▶ What this task involves
Each line of the listing that contains the word "Silkscreen" is to be copied.

▶ Records to use
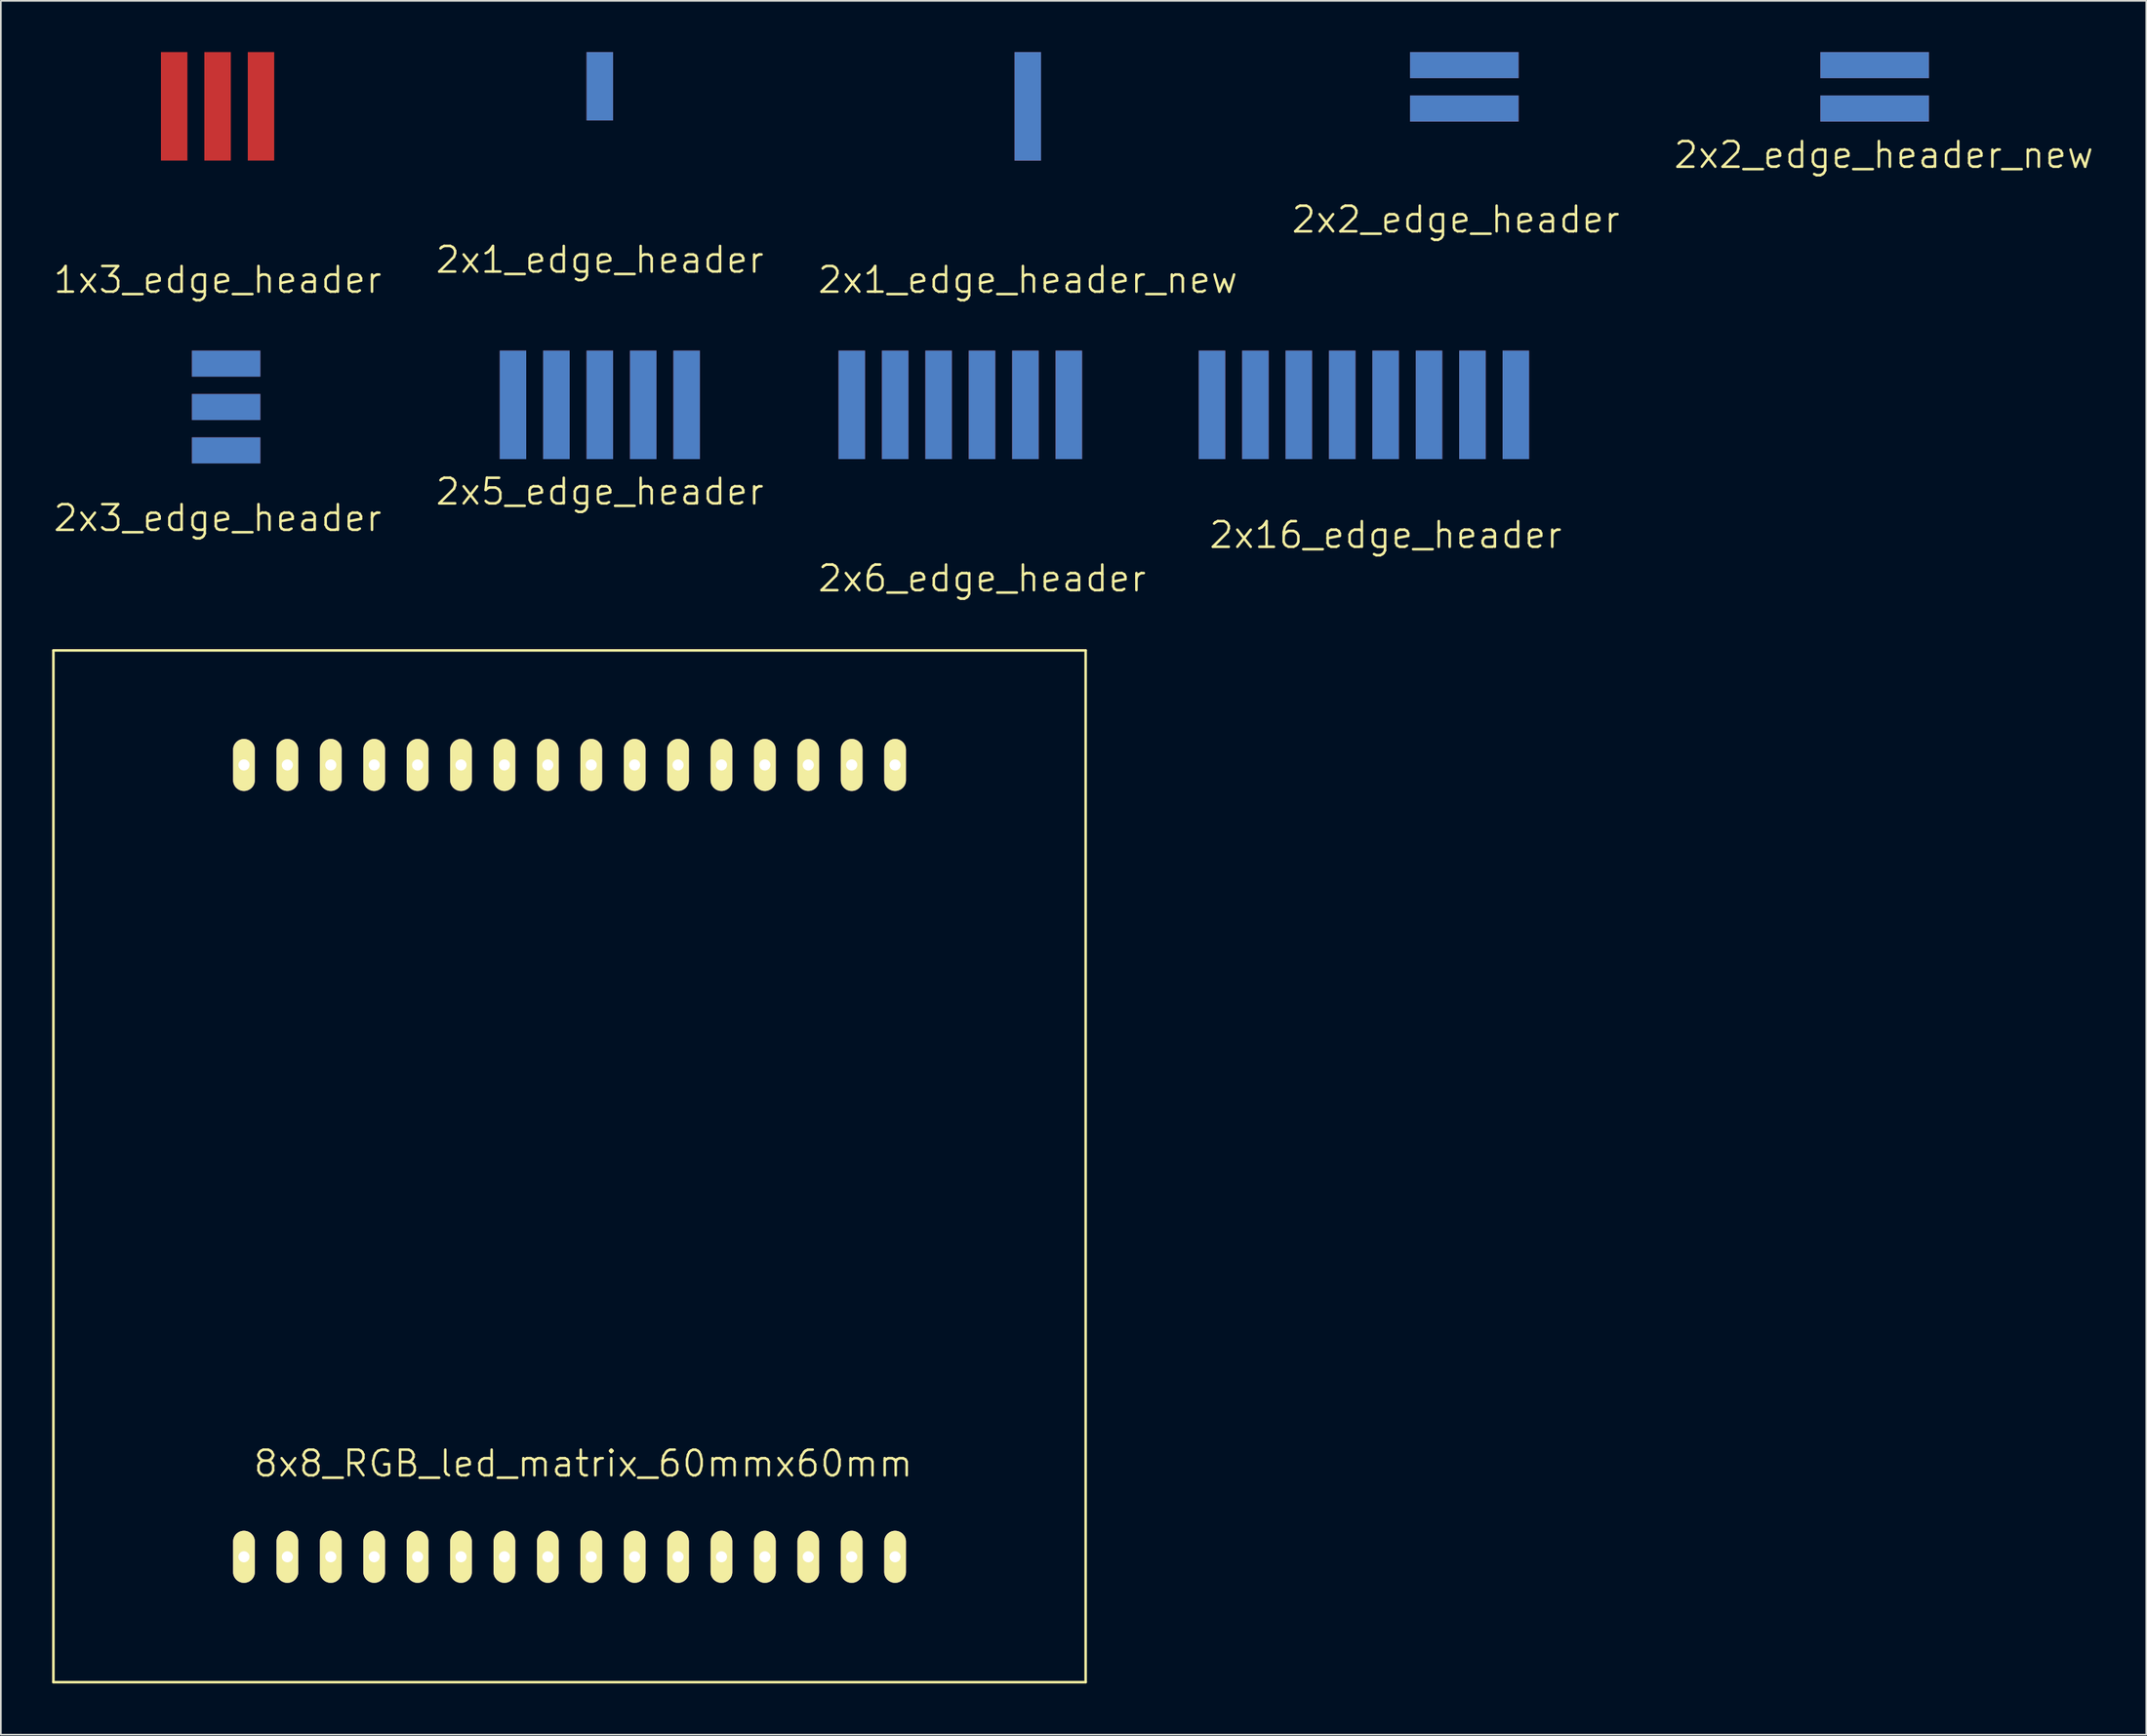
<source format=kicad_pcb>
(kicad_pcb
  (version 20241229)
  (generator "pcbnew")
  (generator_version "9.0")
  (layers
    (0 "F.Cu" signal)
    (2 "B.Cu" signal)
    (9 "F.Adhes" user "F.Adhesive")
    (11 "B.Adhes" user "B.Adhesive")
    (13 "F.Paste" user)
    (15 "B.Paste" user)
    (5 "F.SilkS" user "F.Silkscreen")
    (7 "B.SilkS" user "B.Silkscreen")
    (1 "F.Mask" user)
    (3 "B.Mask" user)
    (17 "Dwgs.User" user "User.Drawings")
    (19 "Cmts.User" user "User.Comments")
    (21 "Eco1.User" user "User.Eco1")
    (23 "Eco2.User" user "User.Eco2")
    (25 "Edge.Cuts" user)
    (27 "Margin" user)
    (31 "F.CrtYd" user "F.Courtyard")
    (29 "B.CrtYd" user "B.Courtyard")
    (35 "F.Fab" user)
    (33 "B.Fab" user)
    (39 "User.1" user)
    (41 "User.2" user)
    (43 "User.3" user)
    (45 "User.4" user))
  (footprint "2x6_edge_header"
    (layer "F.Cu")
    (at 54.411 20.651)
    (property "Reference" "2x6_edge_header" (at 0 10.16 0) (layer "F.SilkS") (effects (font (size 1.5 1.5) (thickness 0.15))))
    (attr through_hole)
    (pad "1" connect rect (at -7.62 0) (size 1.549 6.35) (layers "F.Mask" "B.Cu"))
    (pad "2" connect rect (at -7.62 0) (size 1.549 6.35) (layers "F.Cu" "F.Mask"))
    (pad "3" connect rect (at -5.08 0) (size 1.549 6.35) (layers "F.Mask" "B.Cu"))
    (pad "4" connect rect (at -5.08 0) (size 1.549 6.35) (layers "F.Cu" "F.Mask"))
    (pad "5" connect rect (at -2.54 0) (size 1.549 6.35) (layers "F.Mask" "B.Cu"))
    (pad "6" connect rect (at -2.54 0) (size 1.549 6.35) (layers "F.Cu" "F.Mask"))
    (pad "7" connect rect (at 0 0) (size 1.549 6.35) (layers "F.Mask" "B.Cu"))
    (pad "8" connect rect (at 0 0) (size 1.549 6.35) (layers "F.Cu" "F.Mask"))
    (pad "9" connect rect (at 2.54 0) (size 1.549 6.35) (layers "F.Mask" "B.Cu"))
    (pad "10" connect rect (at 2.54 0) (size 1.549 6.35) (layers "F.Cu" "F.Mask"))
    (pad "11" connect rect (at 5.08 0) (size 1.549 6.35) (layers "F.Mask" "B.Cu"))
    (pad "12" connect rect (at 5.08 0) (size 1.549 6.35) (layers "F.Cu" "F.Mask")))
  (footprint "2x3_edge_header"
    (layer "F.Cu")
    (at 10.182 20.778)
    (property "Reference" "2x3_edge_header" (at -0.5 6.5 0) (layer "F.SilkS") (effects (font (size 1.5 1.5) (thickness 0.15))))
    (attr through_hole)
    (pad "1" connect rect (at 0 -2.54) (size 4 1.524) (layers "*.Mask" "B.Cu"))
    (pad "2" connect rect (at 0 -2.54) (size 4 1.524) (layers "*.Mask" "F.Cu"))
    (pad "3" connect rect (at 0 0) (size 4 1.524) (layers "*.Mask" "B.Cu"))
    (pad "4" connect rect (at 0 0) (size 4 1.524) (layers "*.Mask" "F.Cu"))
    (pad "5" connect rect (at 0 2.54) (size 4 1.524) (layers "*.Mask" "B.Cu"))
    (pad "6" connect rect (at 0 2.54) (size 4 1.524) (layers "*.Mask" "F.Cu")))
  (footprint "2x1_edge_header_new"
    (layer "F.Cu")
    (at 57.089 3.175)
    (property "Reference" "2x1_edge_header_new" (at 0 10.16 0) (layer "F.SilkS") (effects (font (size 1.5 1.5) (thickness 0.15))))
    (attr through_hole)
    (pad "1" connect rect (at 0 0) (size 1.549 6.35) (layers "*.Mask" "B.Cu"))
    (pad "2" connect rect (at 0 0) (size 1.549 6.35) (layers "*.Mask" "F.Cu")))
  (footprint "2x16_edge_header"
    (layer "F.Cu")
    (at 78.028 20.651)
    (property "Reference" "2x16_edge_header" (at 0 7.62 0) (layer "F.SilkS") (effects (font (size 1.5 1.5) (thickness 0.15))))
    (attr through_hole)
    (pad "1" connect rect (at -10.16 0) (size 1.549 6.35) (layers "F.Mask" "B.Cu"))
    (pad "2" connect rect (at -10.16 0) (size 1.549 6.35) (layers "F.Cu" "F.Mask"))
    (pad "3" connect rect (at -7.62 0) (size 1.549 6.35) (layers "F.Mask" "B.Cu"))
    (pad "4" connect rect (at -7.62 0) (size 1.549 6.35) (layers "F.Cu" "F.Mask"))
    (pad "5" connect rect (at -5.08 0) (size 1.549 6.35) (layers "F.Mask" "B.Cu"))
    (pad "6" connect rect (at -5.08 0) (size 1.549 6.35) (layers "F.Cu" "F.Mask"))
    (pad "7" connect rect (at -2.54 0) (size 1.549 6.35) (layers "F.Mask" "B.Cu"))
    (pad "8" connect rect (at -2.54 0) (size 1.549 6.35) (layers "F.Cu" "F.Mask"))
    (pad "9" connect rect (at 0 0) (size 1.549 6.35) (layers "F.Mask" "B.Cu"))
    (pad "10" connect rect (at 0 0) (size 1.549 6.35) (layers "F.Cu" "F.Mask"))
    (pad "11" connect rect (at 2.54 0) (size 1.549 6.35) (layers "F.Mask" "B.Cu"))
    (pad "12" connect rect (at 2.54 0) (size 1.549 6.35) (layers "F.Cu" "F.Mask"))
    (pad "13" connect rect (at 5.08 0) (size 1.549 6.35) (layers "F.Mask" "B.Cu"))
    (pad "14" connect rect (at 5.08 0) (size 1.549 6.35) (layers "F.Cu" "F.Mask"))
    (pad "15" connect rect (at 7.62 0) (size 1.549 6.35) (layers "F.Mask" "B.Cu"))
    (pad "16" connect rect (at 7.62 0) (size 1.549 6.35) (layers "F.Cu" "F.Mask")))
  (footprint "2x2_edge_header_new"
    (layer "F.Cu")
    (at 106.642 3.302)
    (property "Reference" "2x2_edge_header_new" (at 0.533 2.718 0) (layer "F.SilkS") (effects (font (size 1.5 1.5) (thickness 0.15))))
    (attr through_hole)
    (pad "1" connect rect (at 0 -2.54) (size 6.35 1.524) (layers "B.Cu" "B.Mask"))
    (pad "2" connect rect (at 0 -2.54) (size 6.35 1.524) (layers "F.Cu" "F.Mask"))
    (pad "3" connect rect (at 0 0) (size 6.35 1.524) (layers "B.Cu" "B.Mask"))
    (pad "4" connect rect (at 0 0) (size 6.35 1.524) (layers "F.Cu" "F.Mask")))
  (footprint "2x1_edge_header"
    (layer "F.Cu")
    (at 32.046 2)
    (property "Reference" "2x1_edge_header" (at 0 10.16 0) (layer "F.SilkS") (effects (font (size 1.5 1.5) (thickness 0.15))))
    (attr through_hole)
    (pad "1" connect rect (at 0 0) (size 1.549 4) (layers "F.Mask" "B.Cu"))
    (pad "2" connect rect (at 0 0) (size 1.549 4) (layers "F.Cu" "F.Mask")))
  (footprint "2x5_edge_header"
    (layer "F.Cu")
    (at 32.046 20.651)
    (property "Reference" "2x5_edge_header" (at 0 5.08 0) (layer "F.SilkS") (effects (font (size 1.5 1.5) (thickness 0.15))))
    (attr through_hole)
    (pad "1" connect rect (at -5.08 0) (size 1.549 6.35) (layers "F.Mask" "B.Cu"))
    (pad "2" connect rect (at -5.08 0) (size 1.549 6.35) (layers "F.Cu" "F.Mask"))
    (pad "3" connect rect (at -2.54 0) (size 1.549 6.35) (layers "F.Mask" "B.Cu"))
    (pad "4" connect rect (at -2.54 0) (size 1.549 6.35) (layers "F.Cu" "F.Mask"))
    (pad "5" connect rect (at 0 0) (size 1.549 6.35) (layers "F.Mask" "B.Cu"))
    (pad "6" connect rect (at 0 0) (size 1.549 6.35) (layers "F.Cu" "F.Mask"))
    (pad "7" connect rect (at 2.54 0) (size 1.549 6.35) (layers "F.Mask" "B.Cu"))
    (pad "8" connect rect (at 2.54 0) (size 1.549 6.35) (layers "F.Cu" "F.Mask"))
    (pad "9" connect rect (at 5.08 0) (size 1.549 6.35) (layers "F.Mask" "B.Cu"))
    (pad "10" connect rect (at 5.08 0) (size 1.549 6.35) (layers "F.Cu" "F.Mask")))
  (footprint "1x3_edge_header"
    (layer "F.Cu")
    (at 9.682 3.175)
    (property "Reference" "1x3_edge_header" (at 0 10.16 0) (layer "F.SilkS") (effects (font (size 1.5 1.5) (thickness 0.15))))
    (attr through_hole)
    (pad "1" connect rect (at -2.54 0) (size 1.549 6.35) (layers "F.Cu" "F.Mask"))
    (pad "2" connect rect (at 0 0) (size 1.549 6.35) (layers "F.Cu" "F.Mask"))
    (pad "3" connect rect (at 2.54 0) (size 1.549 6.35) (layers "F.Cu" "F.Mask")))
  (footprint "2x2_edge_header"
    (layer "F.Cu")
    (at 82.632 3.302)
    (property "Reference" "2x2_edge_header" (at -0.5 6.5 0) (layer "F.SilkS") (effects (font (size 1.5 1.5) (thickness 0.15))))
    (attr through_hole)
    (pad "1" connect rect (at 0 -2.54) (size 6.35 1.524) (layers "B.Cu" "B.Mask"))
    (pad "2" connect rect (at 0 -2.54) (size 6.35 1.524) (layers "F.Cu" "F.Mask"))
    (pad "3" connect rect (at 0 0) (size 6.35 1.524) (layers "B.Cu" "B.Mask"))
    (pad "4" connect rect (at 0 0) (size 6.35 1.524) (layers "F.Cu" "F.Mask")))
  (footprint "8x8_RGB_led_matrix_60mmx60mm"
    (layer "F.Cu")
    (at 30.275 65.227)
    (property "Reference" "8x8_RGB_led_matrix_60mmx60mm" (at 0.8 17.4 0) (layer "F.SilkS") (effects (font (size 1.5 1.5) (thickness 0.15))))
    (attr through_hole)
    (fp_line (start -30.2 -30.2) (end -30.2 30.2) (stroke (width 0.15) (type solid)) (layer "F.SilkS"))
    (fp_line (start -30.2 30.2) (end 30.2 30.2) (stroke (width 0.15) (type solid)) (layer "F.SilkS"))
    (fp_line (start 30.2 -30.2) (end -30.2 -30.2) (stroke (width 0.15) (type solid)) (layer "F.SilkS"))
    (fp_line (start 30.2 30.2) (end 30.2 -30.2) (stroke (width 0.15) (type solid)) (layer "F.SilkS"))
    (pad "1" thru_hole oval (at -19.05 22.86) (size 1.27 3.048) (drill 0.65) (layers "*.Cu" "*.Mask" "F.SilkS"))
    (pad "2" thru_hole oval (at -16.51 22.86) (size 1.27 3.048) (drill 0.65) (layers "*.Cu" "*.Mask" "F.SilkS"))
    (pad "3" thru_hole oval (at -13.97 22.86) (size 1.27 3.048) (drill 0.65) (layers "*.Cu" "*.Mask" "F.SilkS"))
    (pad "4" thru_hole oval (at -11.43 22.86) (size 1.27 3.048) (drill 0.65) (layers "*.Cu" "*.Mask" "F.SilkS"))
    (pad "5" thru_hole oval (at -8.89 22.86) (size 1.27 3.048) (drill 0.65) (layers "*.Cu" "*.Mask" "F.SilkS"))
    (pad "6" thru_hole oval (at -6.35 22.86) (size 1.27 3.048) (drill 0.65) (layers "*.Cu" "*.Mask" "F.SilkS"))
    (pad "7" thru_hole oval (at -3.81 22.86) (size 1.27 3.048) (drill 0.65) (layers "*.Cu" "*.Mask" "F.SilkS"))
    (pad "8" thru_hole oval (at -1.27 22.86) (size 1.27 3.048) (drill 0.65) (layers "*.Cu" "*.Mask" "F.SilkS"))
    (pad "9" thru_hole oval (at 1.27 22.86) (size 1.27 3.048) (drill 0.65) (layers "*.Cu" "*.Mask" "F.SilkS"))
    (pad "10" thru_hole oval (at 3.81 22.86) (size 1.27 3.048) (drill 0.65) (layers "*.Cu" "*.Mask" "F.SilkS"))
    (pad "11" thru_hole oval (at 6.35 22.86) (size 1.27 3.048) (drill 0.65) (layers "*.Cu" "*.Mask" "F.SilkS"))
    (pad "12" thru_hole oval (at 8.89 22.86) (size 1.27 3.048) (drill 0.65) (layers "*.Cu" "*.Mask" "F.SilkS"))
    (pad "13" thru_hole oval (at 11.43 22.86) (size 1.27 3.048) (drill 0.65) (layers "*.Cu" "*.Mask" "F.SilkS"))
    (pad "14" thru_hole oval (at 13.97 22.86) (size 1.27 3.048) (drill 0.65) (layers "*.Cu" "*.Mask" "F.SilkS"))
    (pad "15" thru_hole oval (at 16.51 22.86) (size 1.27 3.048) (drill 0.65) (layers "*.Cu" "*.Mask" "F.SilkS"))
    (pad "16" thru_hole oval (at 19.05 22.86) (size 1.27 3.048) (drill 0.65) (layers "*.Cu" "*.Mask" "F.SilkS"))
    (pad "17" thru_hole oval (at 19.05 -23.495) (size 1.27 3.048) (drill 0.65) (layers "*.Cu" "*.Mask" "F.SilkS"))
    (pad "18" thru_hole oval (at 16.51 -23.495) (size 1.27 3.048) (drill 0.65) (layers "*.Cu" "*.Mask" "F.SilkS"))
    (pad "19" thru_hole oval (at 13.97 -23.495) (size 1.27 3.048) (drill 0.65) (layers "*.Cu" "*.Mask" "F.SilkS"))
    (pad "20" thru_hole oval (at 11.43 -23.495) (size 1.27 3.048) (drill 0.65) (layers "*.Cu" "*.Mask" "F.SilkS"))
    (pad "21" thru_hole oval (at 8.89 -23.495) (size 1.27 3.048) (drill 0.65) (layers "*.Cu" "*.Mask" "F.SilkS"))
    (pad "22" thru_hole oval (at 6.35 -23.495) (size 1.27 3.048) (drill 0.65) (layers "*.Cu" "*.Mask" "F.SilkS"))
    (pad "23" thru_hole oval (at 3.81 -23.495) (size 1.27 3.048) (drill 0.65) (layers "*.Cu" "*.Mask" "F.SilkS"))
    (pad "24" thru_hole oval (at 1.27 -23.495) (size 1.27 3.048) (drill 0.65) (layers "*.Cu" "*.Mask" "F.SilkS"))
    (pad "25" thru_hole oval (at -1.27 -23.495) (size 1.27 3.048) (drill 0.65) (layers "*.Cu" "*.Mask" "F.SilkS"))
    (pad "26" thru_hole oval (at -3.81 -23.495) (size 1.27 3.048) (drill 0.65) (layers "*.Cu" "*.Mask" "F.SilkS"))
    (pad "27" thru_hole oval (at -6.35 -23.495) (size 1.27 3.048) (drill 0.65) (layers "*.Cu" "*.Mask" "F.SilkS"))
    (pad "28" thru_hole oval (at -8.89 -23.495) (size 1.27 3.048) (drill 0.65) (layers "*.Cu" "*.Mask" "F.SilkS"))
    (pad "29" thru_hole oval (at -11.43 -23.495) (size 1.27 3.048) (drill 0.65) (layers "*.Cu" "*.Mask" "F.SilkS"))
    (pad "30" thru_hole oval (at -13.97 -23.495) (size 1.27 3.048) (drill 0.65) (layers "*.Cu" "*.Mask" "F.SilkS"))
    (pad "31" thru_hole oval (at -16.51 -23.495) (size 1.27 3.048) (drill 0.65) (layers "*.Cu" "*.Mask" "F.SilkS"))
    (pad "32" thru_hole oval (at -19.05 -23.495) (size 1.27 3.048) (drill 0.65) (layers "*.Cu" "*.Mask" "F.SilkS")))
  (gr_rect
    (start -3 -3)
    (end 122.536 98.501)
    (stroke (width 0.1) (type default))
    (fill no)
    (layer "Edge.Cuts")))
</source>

▶ Output below
    (5 "F.SilkS" user "F.Silkscreen")
    (7 "B.SilkS" user "B.Silkscreen")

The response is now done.